For some time now, popular perception in the United States has been that IT firms from India are taking away jobs from Americans because of the cost advantage that Indians are able to offer. But with unemployment pressure mounting in the U.S., these firms have had to contend with a series of obstacles: Some states have banned the outsourcing of government projects outside of the country; tax incentives for U.S. firms that offshore work have been curtailed; application fees for the H1B visa (temporary work visa) have been hiked, and so on.
There have been other issues, too. For instance, Infosys Technologies, which is known widely for its high ethical standards and transparency, is facing allegations of misusing business visas to send employees from India for long-term work. The case is currently under investigation in the U.S.
Infosys’s senior vice president and group head of human resources, Nandita Gurjar, has recently relocated to the U.S. The move is believed have been prompted by the company’s visa controversy. Gurjar herself, though, has called her transfer “strategic.” Talking recently to business daily Hindu Business Line, she said: “I believe HR has to be external focused and globalized; so being based away from our headquarters and on the ground where 60% of our business comes from will bring in greater strategic focus.” Gurjar added that being closer to the market will give her a “ground level understanding of what areas we need to address as a global corporation.”
One area that Gurjar will be focusing strongly on during her stint in the U.S. will be local recruitment. At its recent analyst meeting, Infosys revealed that by next year, it plans to increase the number of local employees at onsite client locations to 50%. Infosys, which has a total employee base of over 130,000, currently has around 27,000 employees at client locations. Of these, around one-third are local hires. With the U.S. accounting for the biggest chunk of Infosys’s revenues, the maximum local hiring will happen there.
Other Indian IT firms have similar plans. In its annual report for 2010-2011, Tata Consultancy Services, the leading Indian IT firm, notes that protectionism in major markets is one of the key risks that the company faces. “Restrictive legislations that impede the free flow of talent in key markets could disrupt operations and hamper growth in those markets,” the report says. One of the solutions to mitigate this risk: “more local recruitment.”
At Wipro Technologies, plans are also in the works to increase local hires at onsite locations — from around 35% currently to more than 50% over the next couple of years. According to Saurabh Govil, senior vice-president, human resources, while the initial impetus for Wipro to create local employment came from protectionist measures, two other key drivers are also at play. “One, it is about creating local leadership. Becoming a truly global organization is not about planting flags in different countries but building local leadership. And, two, having a local interface in customer-facing roles helps in understanding the cultural nuances and in giving greater comfort and value to the customers.”

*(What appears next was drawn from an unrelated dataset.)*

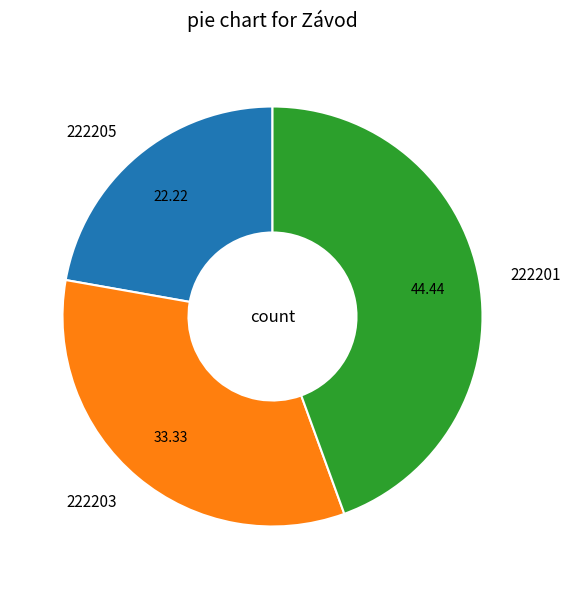

Between 222201 and 222203, which is larger?

222201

K. Raman, practice head, infocomm, media and education at the Tata Strategic Management Group, considers this a move in the right direction. “Hiring locals in different markets helps Indian companies to work out the various issues around the visas. Also, given the situation in those markets in terms of employment outlook, people are available at more competitive salaries than was the case earlier, so it could be a commercially prudent decision,” he says.
Raman points out that Indian IT firms are not only hiring more non-Indians; they are also more vocal about their onsite hiring because of the backlash they have had to face. “They want to sound politically correct,” says Raman. He adds a note of caution: “Offshore work offers healthier margins than onsite work. Indian IT companies need to keep the mix of onsite and offshore employees at an optimal level so that the margins are not impacted adversely.”
Can the compulsion to hire more expensive resources outside of India have a positive result? Can it spur Indian IT firms who have been talking of non-linear growth for some time now to make a stronger push towards it and look at newer business models and newer growth strategies? “Yes,” says Raman, “This can be an added reason for Indian IT companies to accelerate the delinking of revenue from headcount.”
Meanwhile, there is some cheer for Indian IT firms. According to the latest data released by the U.S. Bureau of Labor Statistics, the IT industry has the lowest unemployment rate in the country. Between March and May this year, the unemployment rate in the U.S. IT sector dropped from 4.7% to 3.8%. During the same period however total unemployment rose from 8.9% to 9.1%. Som Mittal, president of the Indian lobby group the National Association of Software and Services Companies (Nasscom), told The Economic Times: “Around 3%-4% unemployment in a sector actually means that there is a shortage of the right people to hire and not a shortage of jobs…. The issue about outsourcing and visas is misplaced.”